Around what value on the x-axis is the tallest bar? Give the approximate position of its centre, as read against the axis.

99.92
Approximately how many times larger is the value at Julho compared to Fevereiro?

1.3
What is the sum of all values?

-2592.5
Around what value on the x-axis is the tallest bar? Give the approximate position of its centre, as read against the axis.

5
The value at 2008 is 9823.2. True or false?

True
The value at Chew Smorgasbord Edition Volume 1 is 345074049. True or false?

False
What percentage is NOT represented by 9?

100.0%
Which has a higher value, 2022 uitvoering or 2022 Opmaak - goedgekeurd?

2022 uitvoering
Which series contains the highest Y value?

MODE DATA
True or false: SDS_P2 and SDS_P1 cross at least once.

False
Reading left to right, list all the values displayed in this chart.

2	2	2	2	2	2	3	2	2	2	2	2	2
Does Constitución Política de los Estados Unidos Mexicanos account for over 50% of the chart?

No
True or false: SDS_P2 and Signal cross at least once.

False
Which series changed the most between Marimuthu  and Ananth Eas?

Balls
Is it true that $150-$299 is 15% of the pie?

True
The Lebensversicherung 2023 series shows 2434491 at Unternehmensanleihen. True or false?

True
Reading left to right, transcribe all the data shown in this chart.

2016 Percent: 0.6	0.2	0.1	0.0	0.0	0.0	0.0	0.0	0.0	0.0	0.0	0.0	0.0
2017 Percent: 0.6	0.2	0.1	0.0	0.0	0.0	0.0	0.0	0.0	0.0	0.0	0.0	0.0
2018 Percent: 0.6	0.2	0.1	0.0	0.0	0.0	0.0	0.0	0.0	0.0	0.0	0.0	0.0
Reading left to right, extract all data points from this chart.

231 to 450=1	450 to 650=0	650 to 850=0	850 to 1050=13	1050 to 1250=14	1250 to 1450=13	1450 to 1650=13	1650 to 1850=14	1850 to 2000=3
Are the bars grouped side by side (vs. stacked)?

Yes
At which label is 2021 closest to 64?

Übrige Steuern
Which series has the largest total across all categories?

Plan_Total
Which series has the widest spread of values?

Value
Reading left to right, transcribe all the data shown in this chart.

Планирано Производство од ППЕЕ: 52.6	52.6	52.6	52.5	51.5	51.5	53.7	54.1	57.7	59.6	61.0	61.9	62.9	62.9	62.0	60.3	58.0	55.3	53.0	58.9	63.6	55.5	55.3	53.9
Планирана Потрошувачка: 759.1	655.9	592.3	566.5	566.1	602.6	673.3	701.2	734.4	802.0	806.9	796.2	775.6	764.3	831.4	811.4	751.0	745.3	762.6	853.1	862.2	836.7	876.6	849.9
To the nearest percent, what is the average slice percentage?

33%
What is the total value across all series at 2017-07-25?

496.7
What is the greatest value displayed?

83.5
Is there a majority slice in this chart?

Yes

● ● ● ● ● ● ●

TASK BRIEF: Please put every line of the data above into a JSON list of strings, one string per line, leaving out the blank lines.

WRITTEN RESPONSE:
[
  "Around what value on the x-axis is the tallest bar? Give the approximate position of its centre, as read against the axis.",
  "99.92",
  "Approximately how many times larger is the value at Julho compared to Fevereiro?",
  "1.3",
  "What is the sum of all values?",
  "-2592.5",
  "Around what value on the x-axis is the tallest bar? Give the approximate position of its centre, as read against the axis.",
  "5",
  "The value at 2008 is 9823.2. True or false?",
  "True",
  "The value at Chew Smorgasbord Edition Volume 1 is 345074049. True or false?",
  "False",
  "What percentage is NOT represented by 9?",
  "100.0%",
  "Which has a higher value, 2022 uitvoering or 2022 Opmaak - goedgekeurd?",
  "2022 uitvoering",
  "Which series contains the highest Y value?",
  "MODE DATA",
  "True or false: SDS_P2 and SDS_P1 cross at least once.",
  "False",
  "Reading left to right, list all the values displayed in this chart.",
  "2\t2\t2\t2\t2\t2\t3\t2\t2\t2\t2\t2\t2",
  "Does Constitución Política de los Estados Unidos Mexicanos account for over 50% of the chart?",
  "No",
  "True or false: SDS_P2 and Signal cross at least once.",
  "False",
  "Which series changed the most between Marimuthu  and Ananth Eas?",
  "Balls",
  "Is it true that $150-$299 is 15% of the pie?",
  "True",
  "The Lebensversicherung 2023 series shows 2434491 at Unternehmensanleihen. True or false?",
  "True",
  "Reading left to right, transcribe all the data shown in this chart.",
  "2016 Percent: 0.6\t0.2\t0.1\t0.0\t0.0\t0.0\t0.0\t0.0\t0.0\t0.0\t0.0\t0.0\t0.0",
  "2017 Percent: 0.6\t0.2\t0.1\t0.0\t0.0\t0.0\t0.0\t0.0\t0.0\t0.0\t0.0\t0.0\t0.0",
  "2018 Percent: 0.6\t0.2\t0.1\t0.0\t0.0\t0.0\t0.0\t0.0\t0.0\t0.0\t0.0\t0.0\t0.0",
  "Reading left to right, extract all data points from this chart.",
  "231 to 450=1\t450 to 650=0\t650 to 850=0\t850 to 1050=13\t1050 to 1250=14\t1250 to 1450=13\t1450 to 1650=13\t1650 to 1850=14\t1850 to 2000=3",
  "Are the bars grouped side by side (vs. stacked)?",
  "Yes",
  "At which label is 2021 closest to 64?",
  "Übrige Steuern",
  "Which series has the largest total across all categories?",
  "Plan_Total",
  "Which series has the widest spread of values?",
  "Value",
  "Reading left to right, transcribe all the data shown in this chart.",
  "Планирано Производство од ППЕЕ: 52.6\t52.6\t52.6\t52.5\t51.5\t51.5\t53.7\t54.1\t57.7\t59.6\t61.0\t61.9\t62.9\t62.9\t62.0\t60.3\t58.0\t55.3\t53.0\t58.9\t63.6\t55.5\t55.3\t53.9",
  "Планирана Потрошувачка: 759.1\t655.9\t592.3\t566.5\t566.1\t602.6\t673.3\t701.2\t734.4\t802.0\t806.9\t796.2\t775.6\t764.3\t831.4\t811.4\t751.0\t745.3\t762.6\t853.1\t862.2\t836.7\t876.6\t849.9",
  "To the nearest percent, what is the average slice percentage?",
  "33%",
  "What is the total value across all series at 2017-07-25?",
  "496.7",
  "What is the greatest value displayed?",
  "83.5",
  "Is there a majority slice in this chart?",
  "Yes"
]